Как и прежде, шествовали за Сократом, слушая, запоминая и учась искусству Сократовой диалектики, его друзья, вернувшиеся здравыми с войны: Критон, Эсхин, Симон, Антисфен и трое новых — фиванец [Житель беотийского города Фивы] Симмий, киренец [Житель ливийского города Кирены] Аристипп и афинянин Херефонт, Алкивиад, же, редко появлялся среди них, предпочитая время проводить в увеселениях. Но, однажды, ни свет ни заря, он явился в дом к Сократу.

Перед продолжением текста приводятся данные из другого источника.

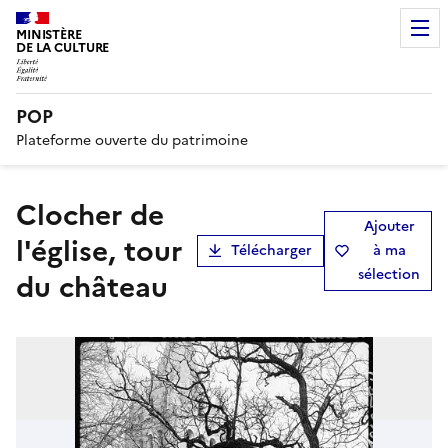
MINISTÈRE
DE LA CULTURE
POP
Plateforme ouverte du patrimoine
Clocher de
Ajouter
l'église, tour
Télécharger
à ma
sélection
du château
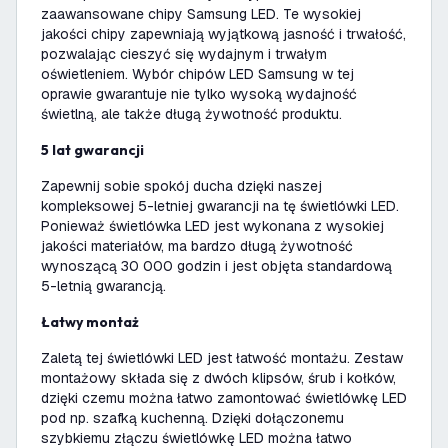
zaawansowane chipy Samsung LED. Te wysokiej
jakości chipy zapewniają wyjątkową jasność i trwałość,
pozwalając cieszyć się wydajnym i trwałym
oświetleniem. Wybór chipów LED Samsung w tej
oprawie gwarantuje nie tylko wysoką wydajność
świetlną, ale także długą żywotność produktu.
5 lat gwarancji
Zapewnij sobie spokój ducha dzięki naszej
kompleksowej 5-letniej gwarancji na tę świetlówki LED.
Ponieważ świetlówka LED jest wykonana z wysokiej
jakości materiałów, ma bardzo długą żywotność
wynoszącą 30 000 godzin i jest objęta standardową
5-letnią gwarancją.
Łatwy montaż
Zaletą tej świetlówki LED jest łatwość montażu. Zestaw
montażowy składa się z dwóch klipsów, śrub i kołków,
dzięki czemu można łatwo zamontować świetlówkę LED
pod np. szafką kuchenną. Dzięki dołączonemu
szybkiemu złączu świetlówkę LED można łatwo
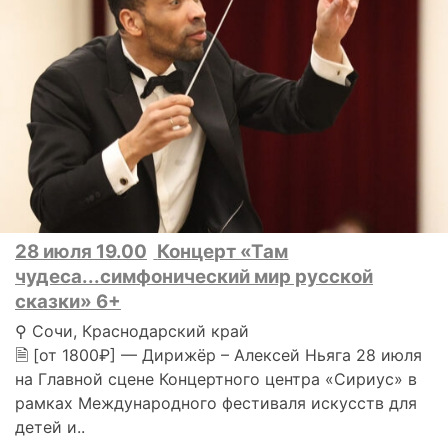
28 июля 19.00
Концерт «Там
чудеса...симфонический мир русской
сказки» 6+
⚲ Сочи, Краснодарский край
🗎 [от 1800₽] — Дирижёр – Алексей Ньяга 28 июля
на Главной сцене Концертного центра «Сириус» в
рамках Международного фестиваля искусств для
детей и..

Сократ, же, как всегда, поднявшись с восходом солнца и выйдя в исподнем из-под летнего навеса, где, ещё, спали Ксантиппа и Лампрокл, оборотился на восток, алевший восходом, и, помолившись светилу, выглянувшему из-за крыш, вернулся назад. И, склонившись над Ксантиппой, от доброго расположения вскричал Сократ петухом. Ксантиппа, же, испуганно вскочив, набросилась на мужа с бранью:

— Чтоб тебе провалиться с твоим дурачеством! — И бросила в Сократа башмаком.

Сократ, же, рассмеявшись, сказал:

— Вот, теперь, и вправду наступило утро! Полей-ка мне воды, Ксантиппа. — И, отойдя к тутовнику, возле которого стояли вёдра с водой, согнулся в ожидании.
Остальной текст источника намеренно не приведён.